In the last decade and a half, in several of the main cities of Argentina a vast movement of occupation and re-functionalization of former Clandestine Centers of Detention, Torture and Extermination (CCDTyE) that existed during the last military dictatorship, in many cases, in dependencies of different security forces, has been gestated. In these spaces, “recovered” and converted into “places of memory”, numerous social, cultural and political activities are deployed. These are initiatives that must be understood in the light of a context in which the activism of human rights bodies intersect with the cycle of protest and associative creativity unleashed after the 2001 crisis.
As part of this general process, this study proposes an in-depth analysis of one of these cases: that of the former CCDTyE Olimpo, located in the Floresta neighborhood of Buenos Aires.
As for the land, after the military dictatorship and after it was left in the hands of the Federal Police, as a result of the mobilization of neighbors, neighborhood organizations and human rights organizations, the security forces were evicted, giving rise to a complex process of institutionalization as a “place of memory.
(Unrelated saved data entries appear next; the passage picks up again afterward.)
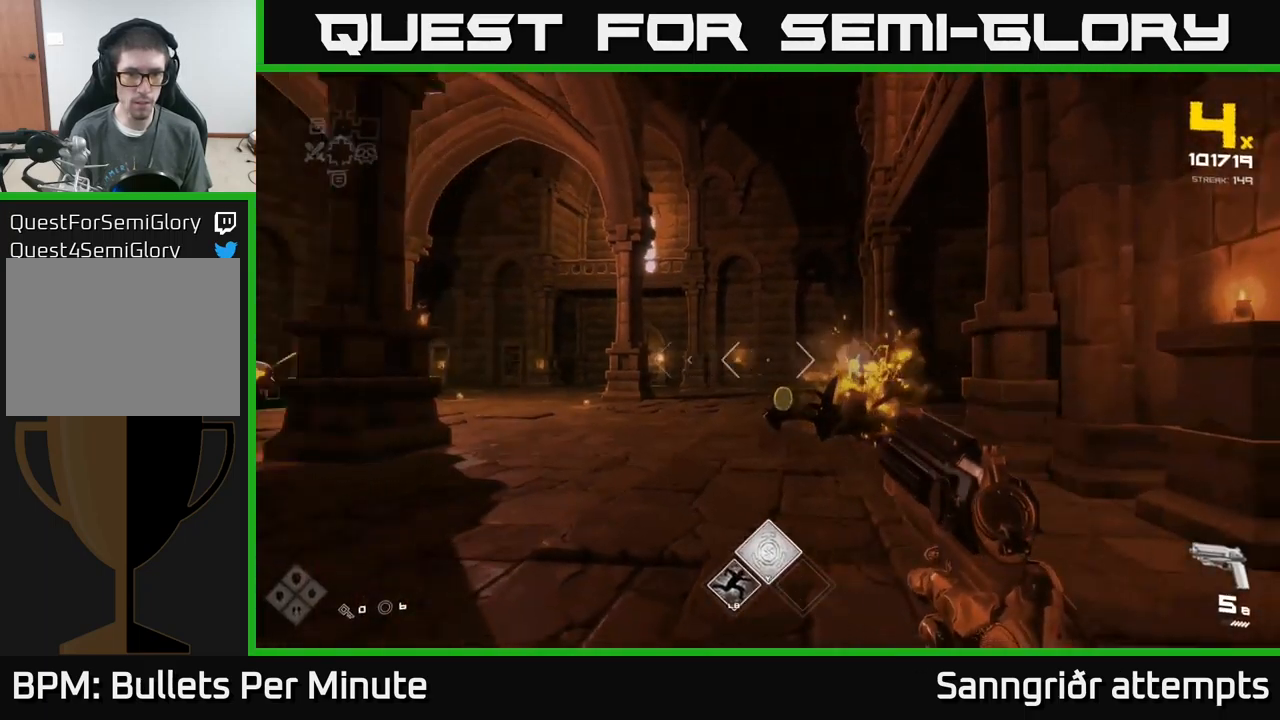
{"buttons": [], "left_stick": "up-left", "right_stick": "center", "events": [[266, "right_stick", "center"], [316, "left_stick", "center"], [383, "left_stick", "up-left"]]}
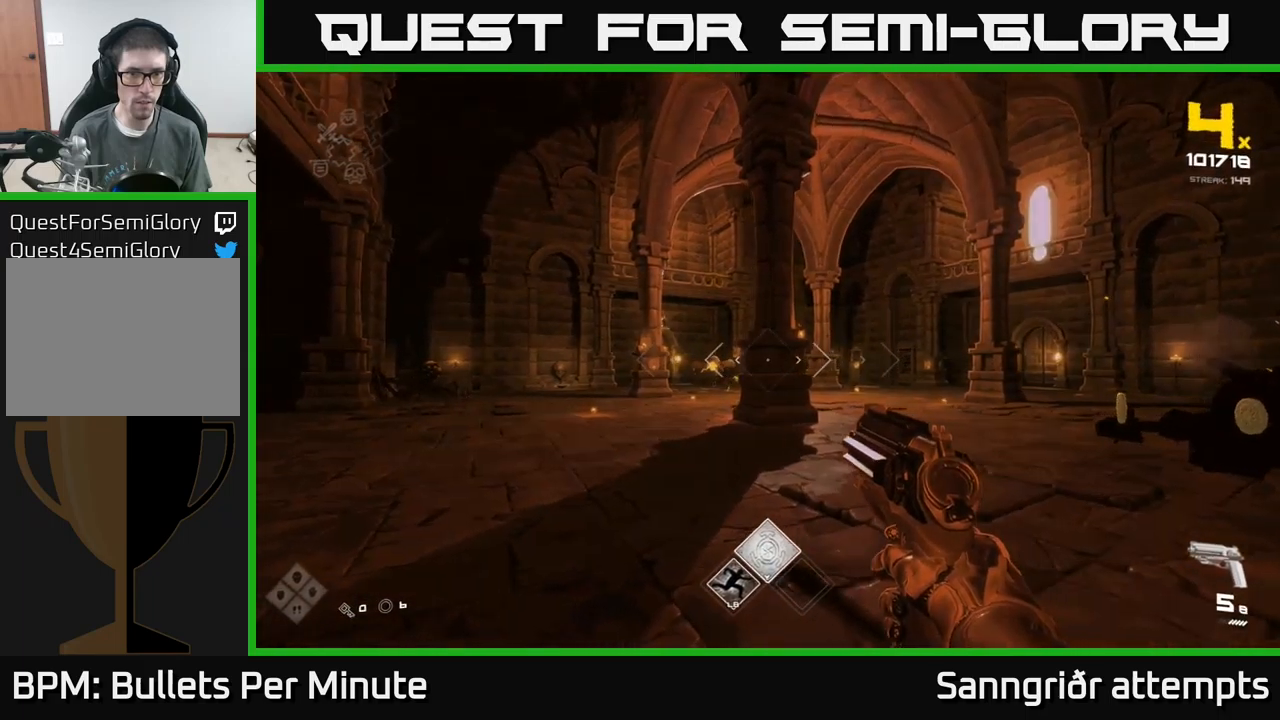
{"buttons": [], "left_stick": "up", "right_stick": "center", "events": [[33, "left_stick", "left"], [317, "R2", "down"], [317, "left_stick", "up"], [417, "R2", "up"]]}
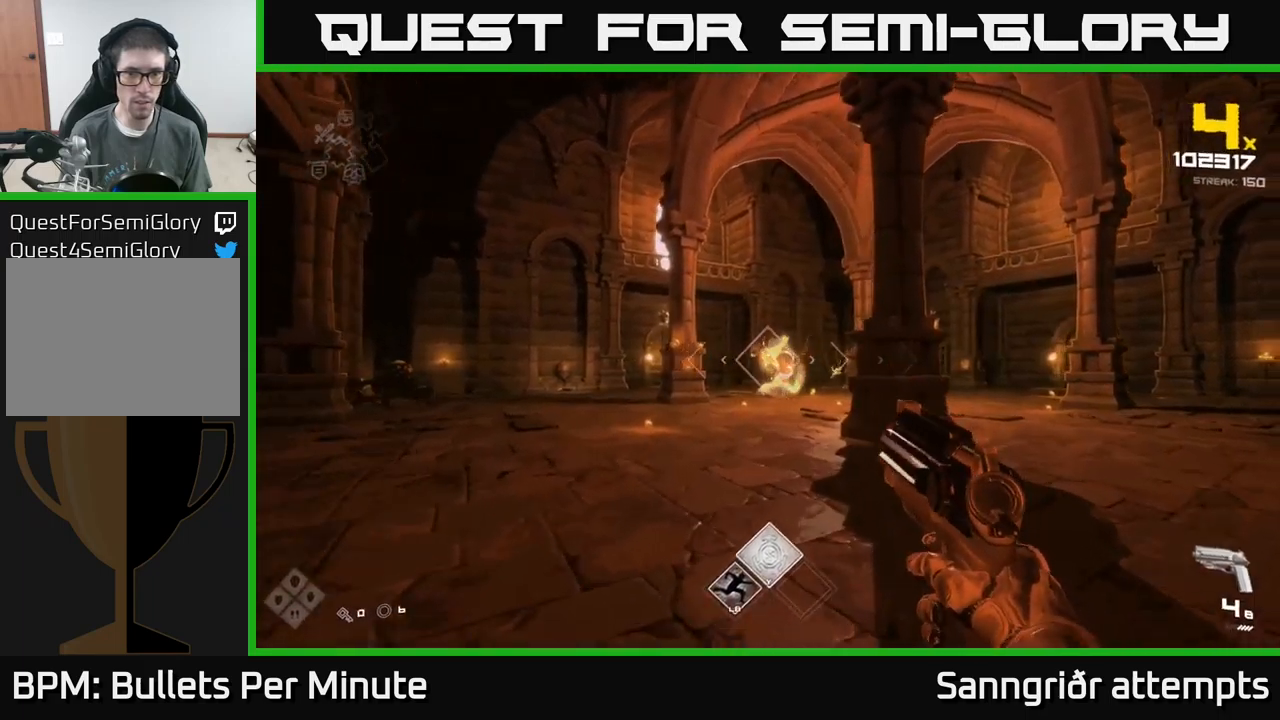
{"buttons": ["R2"], "left_stick": "center", "right_stick": "center", "events": [[67, "R2", "down"], [133, "left_stick", "center"], [200, "R2", "up"], [300, "left_stick", "down-right"], [417, "left_stick", "center"], [450, "R2", "down"]]}
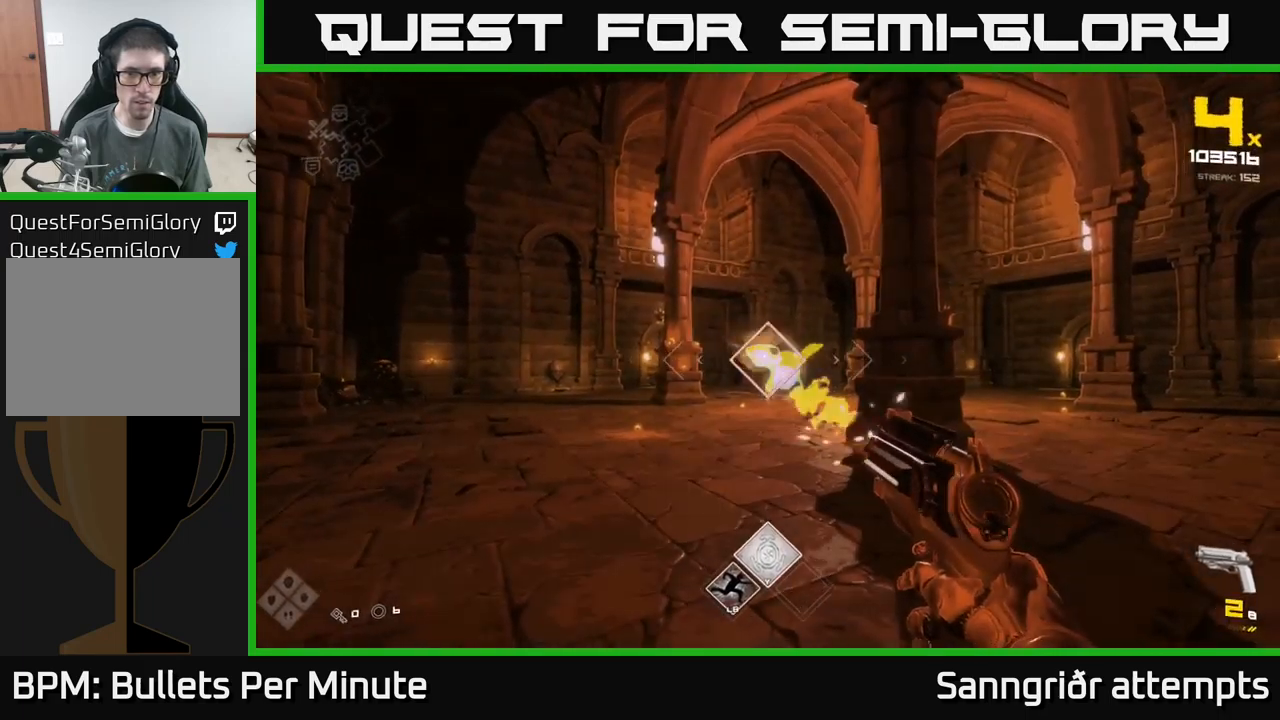
{"buttons": [], "left_stick": "down", "right_stick": "center", "events": [[50, "R2", "up"], [50, "left_stick", "down-right"], [267, "R2", "down"], [317, "left_stick", "center"], [367, "R2", "up"], [450, "left_stick", "down"]]}
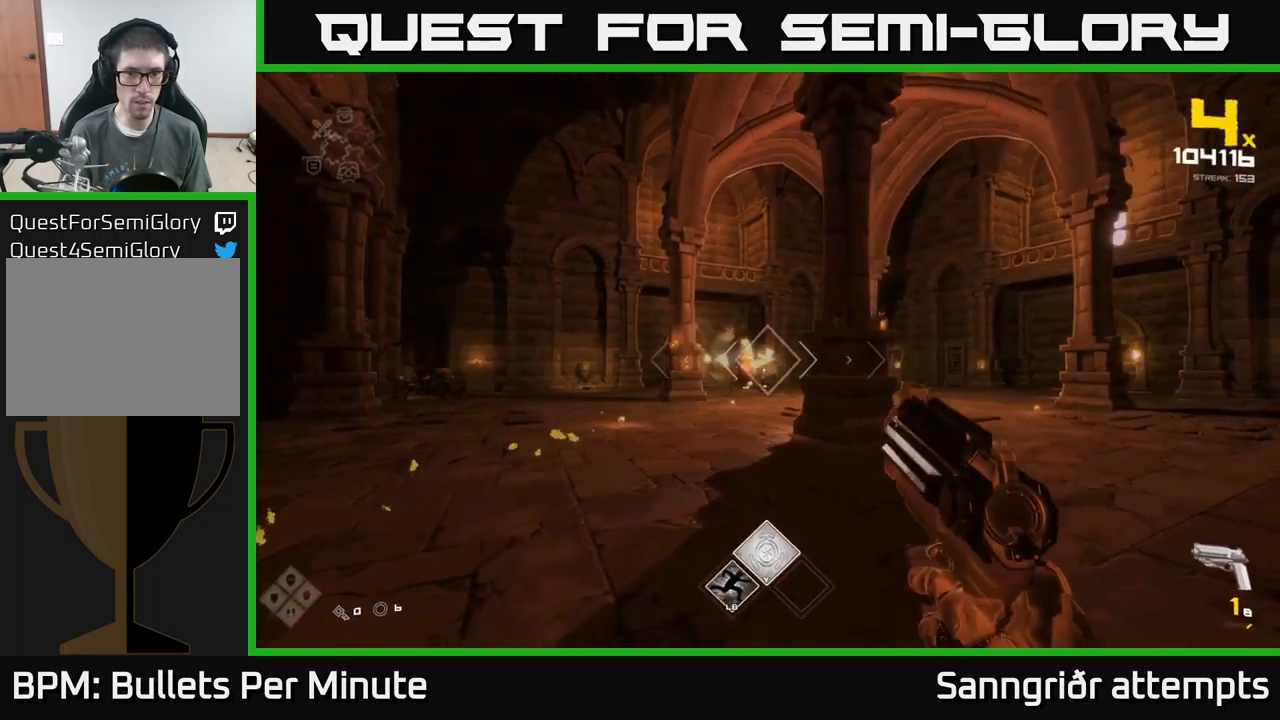
{"buttons": ["R2"], "left_stick": "center", "right_stick": "center", "events": [[133, "R2", "down"], [217, "left_stick", "down-left"], [250, "R2", "up"], [350, "left_stick", "center"], [467, "R2", "down"]]}
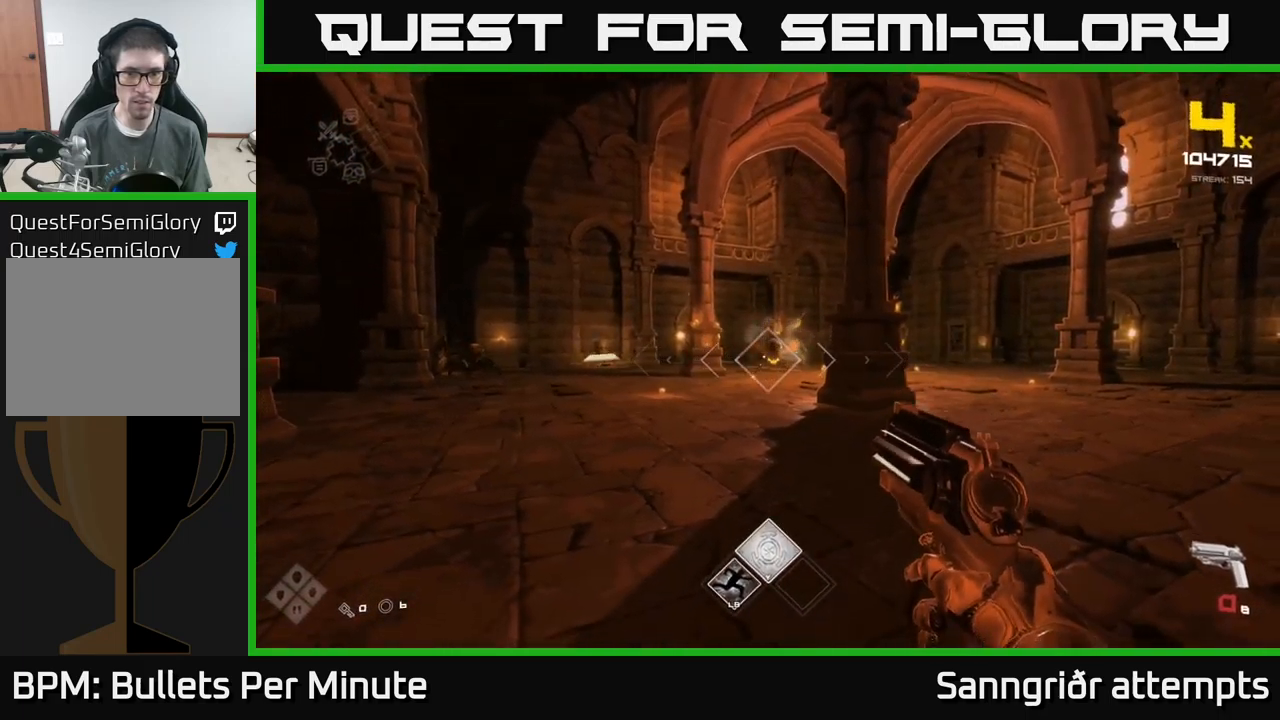
{"buttons": [], "left_stick": "center", "right_stick": "center", "events": [[100, "R2", "up"], [200, "left_stick", "up"], [317, "R2", "down"], [350, "left_stick", "center"], [417, "R2", "up"]]}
In principle, the land was transferred from the Nation to the City of Buenos Aires; later, the mobilized actors created the “Program for the Recovery of Historical Memory of the former CCDTyE Olimpo,” as well as a “Working Group and Consensus,” with the aim of problematizing the memory of what happened and promoting human rights and community participation in the present. Currently, the undertaking has taken on an unusual scope, deploying a vast variety of free activities open to the community: job training workshops; non-formal education courses; guided tours of schools; cultural and recreational activities; community radio, among others.
The case (typical of the field of “social, civic and political participation” in the framework of this project) is especially interesting because it is an associative space where a plurality of actors converge with heterogeneous logics, with all the tensions that this entails: neighbors of the neighborhood self-convoked, survivors of the center, human rights organizations, political organizations, experts committed to the cause (sociologists, psychologists, lawyers) and state agencies. Moreover, there, the elaboration of memories of the repressive past seeks to configure an “exemplary memory” capable of combating the violence of the present with a democratizing horizon. At the same time, new social links are constituted where the dictatorship had sought to break all ties of solidarity; renewed memories and neighborhood identities are configured and practices of collaborative action of an open, horizontal and participative nature are deployed that conjugate the intensive use of social networks with a strong territorial anchorage, all within the framework of interaction structures of a deliberative and assembly type.
The objective of the research is to analyze the trajectory, characteristics and impact generated by the re-functionalization of this former CCDTyE. More specifically, we propose:
- Reconstruct the trajectory of constitution of this former CCDTyE as a “site of memory”, taking into account the history of its conformation and institutionalization and identifying the actors involved, their diverse logics of action and the senses at stake.
- Analyze their current characteristics, paying attention to the meanings attributed and the debates generated about the content, functions and activities to be developed in the site; the type of practices, organizational forms and decision-making mechanisms deployed (by consensus and not by vote) and the complexities of their relationship with the State.
- To investigate the social impact of this initiative, distinguishing effects at different levels, particularly in terms of the trajectory and subjectivity of activists and neighbours, the configuration of memories and neighbourhood identities, the consolidation of new links in the territory, the intergenerational transmission/construction of memory and, at a legal level, in relation to the use and social appropriation of the property in question.
To this end, we follow a qualitative methodological strategy that combines documentary analysis (website, networks, photos, activity reports and other site documents), in-depth interviews and participant observation. In this sense, having an extremely valuable background on the trajectory of the case from an anthropological perspective linked to memory studies (Messina, 2010), in this study we will replenish the basics of that first objective through bibliography and documentary analysis, focusing the interviews and participant observation on the current characteristics and social impact of the activities deployed by the site from the perspective of the collaborative collective action that guides the present project.